WHAT TO WORK ON
Retype each line exactly as it stands, beginning at the first line of the material and finishing with the line that contains "shows no protein".

PROVIDED RECORDS

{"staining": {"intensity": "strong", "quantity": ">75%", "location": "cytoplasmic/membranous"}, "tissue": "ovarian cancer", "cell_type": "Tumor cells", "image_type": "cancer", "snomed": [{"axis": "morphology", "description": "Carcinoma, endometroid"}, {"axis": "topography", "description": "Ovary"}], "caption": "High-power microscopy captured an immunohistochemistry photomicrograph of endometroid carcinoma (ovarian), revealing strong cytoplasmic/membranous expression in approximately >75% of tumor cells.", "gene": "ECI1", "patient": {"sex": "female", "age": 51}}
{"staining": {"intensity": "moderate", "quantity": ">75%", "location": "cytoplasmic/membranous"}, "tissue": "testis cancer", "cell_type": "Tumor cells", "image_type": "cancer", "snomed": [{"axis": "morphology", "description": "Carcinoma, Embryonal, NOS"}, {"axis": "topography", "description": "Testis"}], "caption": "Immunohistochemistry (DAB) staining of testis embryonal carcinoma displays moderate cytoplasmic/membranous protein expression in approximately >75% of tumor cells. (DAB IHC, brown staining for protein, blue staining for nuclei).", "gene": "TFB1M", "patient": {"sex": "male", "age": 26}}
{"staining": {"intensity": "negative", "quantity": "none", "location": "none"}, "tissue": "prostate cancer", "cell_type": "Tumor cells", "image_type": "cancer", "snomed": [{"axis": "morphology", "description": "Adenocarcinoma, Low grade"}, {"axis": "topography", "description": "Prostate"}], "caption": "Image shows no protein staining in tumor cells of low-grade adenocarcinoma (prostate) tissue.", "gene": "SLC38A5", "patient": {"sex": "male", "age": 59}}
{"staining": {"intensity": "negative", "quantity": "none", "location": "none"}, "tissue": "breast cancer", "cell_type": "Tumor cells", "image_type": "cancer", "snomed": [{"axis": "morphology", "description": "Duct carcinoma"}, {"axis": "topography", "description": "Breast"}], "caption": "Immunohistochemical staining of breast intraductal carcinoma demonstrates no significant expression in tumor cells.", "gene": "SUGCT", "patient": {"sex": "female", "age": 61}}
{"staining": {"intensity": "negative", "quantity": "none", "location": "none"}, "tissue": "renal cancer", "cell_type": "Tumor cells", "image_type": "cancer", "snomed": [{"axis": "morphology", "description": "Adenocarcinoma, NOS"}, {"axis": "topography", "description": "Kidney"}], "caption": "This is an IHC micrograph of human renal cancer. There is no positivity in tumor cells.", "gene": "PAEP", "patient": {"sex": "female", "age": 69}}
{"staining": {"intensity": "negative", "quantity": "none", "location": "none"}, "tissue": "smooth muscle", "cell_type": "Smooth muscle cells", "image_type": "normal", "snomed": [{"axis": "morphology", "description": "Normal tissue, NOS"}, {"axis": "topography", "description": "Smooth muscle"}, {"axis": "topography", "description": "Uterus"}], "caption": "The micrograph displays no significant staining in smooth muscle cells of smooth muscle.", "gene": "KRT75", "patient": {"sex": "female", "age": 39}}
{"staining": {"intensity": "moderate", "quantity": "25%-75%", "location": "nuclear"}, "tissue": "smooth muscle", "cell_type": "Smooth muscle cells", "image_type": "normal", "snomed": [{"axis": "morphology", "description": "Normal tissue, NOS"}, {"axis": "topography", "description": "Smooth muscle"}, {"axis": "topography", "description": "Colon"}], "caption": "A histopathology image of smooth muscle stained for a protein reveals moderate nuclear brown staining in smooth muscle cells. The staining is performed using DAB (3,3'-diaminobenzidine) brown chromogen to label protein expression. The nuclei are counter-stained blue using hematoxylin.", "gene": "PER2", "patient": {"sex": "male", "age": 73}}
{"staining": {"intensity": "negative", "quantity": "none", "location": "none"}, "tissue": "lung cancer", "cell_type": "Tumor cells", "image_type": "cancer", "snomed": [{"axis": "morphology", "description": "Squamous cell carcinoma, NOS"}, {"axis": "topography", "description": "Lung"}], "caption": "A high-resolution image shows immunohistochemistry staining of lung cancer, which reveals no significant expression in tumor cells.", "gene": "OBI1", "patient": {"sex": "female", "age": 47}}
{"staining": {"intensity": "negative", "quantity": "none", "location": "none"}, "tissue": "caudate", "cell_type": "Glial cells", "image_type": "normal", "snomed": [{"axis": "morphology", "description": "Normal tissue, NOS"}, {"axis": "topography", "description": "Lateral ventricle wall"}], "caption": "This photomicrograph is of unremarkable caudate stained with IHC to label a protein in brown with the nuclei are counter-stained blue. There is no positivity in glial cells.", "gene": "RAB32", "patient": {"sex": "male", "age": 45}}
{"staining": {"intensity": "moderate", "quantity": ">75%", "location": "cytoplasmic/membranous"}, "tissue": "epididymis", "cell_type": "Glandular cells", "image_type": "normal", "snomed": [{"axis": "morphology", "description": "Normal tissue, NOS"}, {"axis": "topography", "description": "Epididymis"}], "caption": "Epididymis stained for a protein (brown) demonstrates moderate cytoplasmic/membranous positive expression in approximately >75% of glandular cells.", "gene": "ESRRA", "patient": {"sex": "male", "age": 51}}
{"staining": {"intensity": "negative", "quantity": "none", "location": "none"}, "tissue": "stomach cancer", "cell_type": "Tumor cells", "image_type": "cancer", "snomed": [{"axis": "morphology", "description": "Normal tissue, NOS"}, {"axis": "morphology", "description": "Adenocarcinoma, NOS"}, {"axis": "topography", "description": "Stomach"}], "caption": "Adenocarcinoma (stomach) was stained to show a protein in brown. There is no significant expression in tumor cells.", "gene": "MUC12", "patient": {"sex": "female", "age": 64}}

PROBLEM SOLUTION
{"staining": {"intensity": "strong", "quantity": ">75%", "location": "cytoplasmic/membranous"}, "tissue": "ovarian cancer", "cell_type": "Tumor cells", "image_type": "cancer", "snomed": [{"axis": "morphology", "description": "Carcinoma, endometroid"}, {"axis": "topography", "description": "Ovary"}], "caption": "High-power microscopy captured an immunohistochemistry photomicrograph of endometroid carcinoma (ovarian), revealing strong cytoplasmic/membranous expression in approximately >75% of tumor cells.", "gene": "ECI1", "patient": {"sex": "female", "age": 51}}
{"staining": {"intensity": "moderate", "quantity": ">75%", "location": "cytoplasmic/membranous"}, "tissue": "testis cancer", "cell_type": "Tumor cells", "image_type": "cancer", "snomed": [{"axis": "morphology", "description": "Carcinoma, Embryonal, NOS"}, {"axis": "topography", "description": "Testis"}], "caption": "Immunohistochemistry (DAB) staining of testis embryonal carcinoma displays moderate cytoplasmic/membranous protein expression in approximately >75% of tumor cells. (DAB IHC, brown staining for protein, blue staining for nuclei).", "gene": "TFB1M", "patient": {"sex": "male", "age": 26}}
{"staining": {"intensity": "negative", "quantity": "none", "location": "none"}, "tissue": "prostate cancer", "cell_type": "Tumor cells", "image_type": "cancer", "snomed": [{"axis": "morphology", "description": "Adenocarcinoma, Low grade"}, {"axis": "topography", "description": "Prostate"}], "caption": "Image shows no protein staining in tumor cells of low-grade adenocarcinoma (prostate) tissue.", "gene": "SLC38A5", "patient": {"sex": "male", "age": 59}}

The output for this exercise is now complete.